I wrote a long post on the subject for the St. Paul Politics discussion list. I was going to post it under my "Articles" section - but later yesterday afternoon, it got more interesting. I'm going to rewrite it, and post it under "Articles", later today or early tomorrow.
Is it a great smoking gun of urban corruption? Perhaps not. Is it a piece of the system that allows patronage perks to local politicians? I'll post the article, and let you be the judge.
The Free Market Versus Islamic Extremism - Reason Magazine points out why the market - not sanctimonious posturing - might hold part of the answer to Islamic Extremism.
Oops - Yes, I ended up taking yesterday off. Work called. Drat the luck. Hopefully bigger and "better" today.
Sorkin it up, Toughin' it Out - Liberal drug addict and TV producer Aaron Sorkin is in trouble for ripping on the president.
So in the interest of kicking a dog when it's down - "West Wing" is almost as dull as it is prissily sanctimonious, but not quite as much as it is blinkeredly pollyanaish about liberal dogma.
And "The American President" was a groaningly dull movie.
And I could never be bothered to watch "Sportsnight".
The Councilman and the Coffeepusher - The story of Jay Benanav, and the sweetheart deal given to St. Paul businesswoman and Benanav supporter Kathy Sundberg, tomorrow.
A Tale of Two Politicians - When Ronald Reagan contracted Alzheimers, he kept his ailment to himself until he couldn't any longer - and then gracefully withdrew from public life, to protect his family's privacy and, one might presume, not inflict his suffering on the rest of the public.
Yesterday's news - Senator Paul Wellstone has a very mild form of Multiple Sclerosis. So why did he pick yesterday to announce it - during the same news cycle that Roger Moe was using to announce his gubernatorial bid?

▸ **INFORMATION PROVIDED**
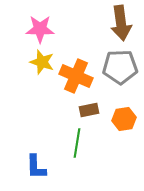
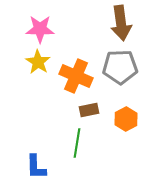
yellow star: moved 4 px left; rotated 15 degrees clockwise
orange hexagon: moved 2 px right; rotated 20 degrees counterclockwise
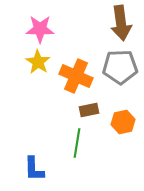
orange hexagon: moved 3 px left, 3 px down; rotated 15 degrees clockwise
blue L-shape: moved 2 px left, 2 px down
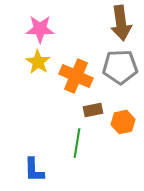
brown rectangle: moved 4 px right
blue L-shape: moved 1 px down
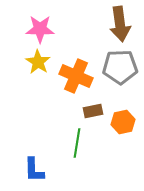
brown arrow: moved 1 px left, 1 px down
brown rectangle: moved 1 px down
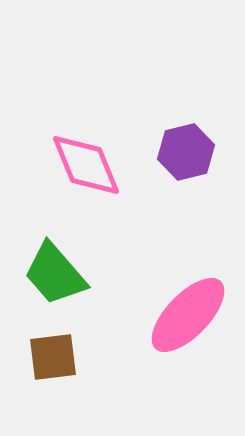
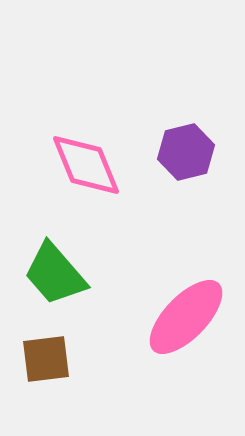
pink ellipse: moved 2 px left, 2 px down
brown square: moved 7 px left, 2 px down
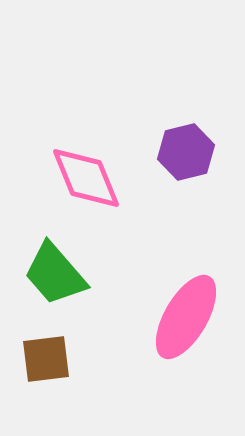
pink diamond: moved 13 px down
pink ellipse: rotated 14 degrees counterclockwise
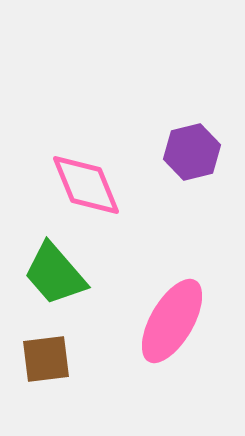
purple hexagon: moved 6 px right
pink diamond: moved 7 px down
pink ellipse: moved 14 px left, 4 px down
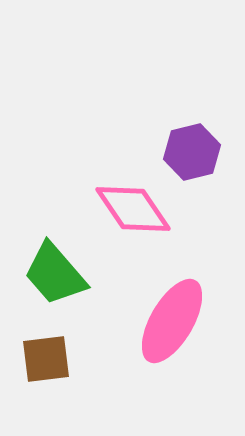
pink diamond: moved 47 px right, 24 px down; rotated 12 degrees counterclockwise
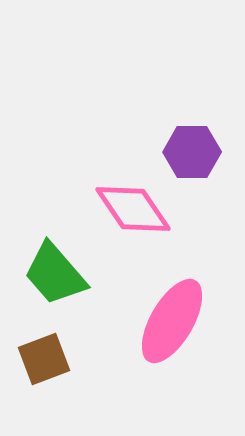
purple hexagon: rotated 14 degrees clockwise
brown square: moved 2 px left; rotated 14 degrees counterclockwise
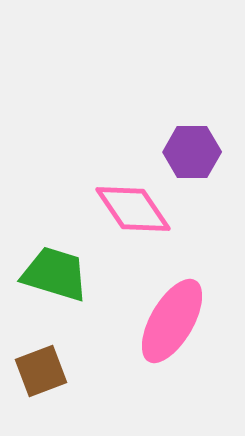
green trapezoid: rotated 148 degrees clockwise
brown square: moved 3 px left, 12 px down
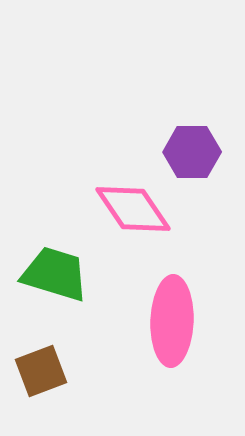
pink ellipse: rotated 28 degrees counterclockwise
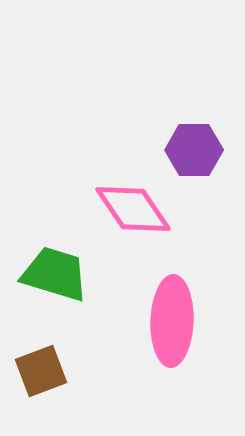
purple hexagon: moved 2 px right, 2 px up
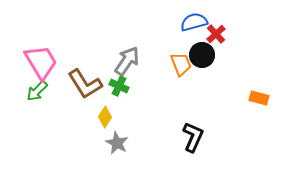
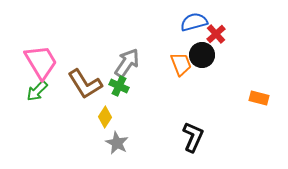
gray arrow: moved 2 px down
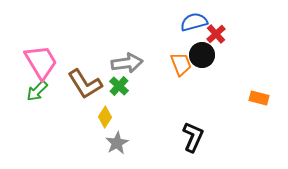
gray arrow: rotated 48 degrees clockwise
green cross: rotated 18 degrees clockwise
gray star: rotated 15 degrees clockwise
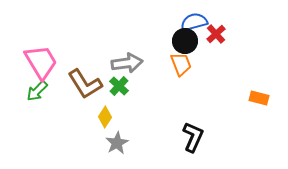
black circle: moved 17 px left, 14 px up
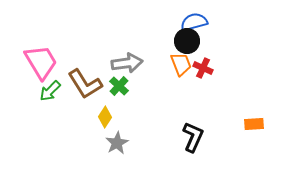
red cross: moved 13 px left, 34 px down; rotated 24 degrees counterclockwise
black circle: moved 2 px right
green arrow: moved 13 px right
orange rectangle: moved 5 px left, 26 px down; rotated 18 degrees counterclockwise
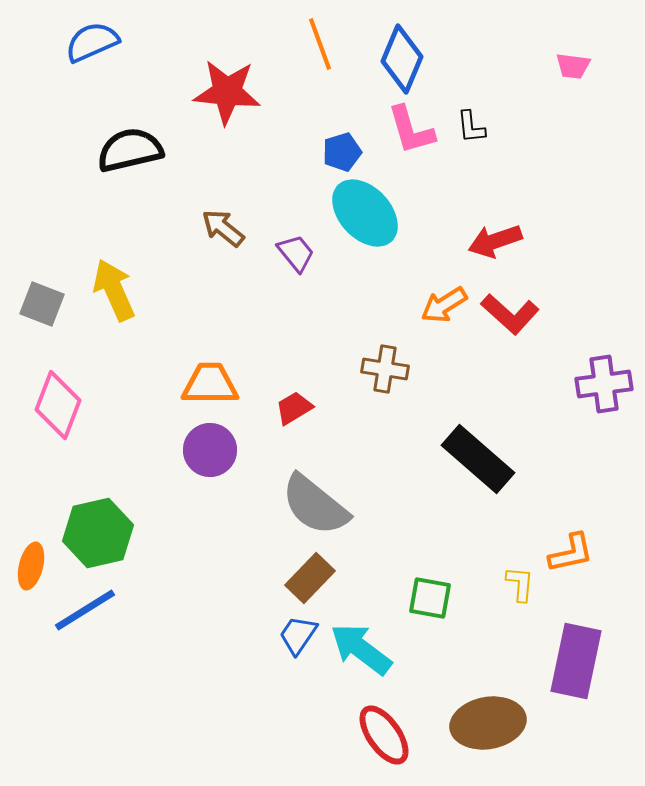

▸ **COMPLETE THE FOLLOWING**
• 1. Using the blog excerpt, say whether each statement agrees with it: (a) The writer took yesterday off because of work. (b) The writer watched "Sportsnight" regularly. (c) Senator Paul Wellstone has a severe form of Multiple Sclerosis. Answer yes or no for each and quote the deciding words.
• 2. Write out the stretch of the blog excerpt from "The Free Market" through "on the president." again, putting "My job called" in place of "Work called".
The rows are separate material and have nothing to do with the blog excerpt.

▸ **RESPONSES FOR EACH TASK**
• 1.
(a) Yes: "Yes, I ended up taking yesterday off. Work called."
(b) No: "And I could never be bothered to watch "Sportsnight"."
(c) No: "Senator Paul Wellstone has a very mild form of Multiple Sclerosis."

• 2.
The Free Market Versus Islamic Extremism - Reason Magazine points out why the market - not sanctimonious posturing - might hold part of the answer to Islamic Extremism.
Oops - Yes, I ended up taking yesterday off. My job called. Drat the luck. Hopefully bigger and "better" today.
Sorkin it up, Toughin' it Out - Liberal drug addict and TV producer Aaron Sorkin is in trouble for ripping on the president.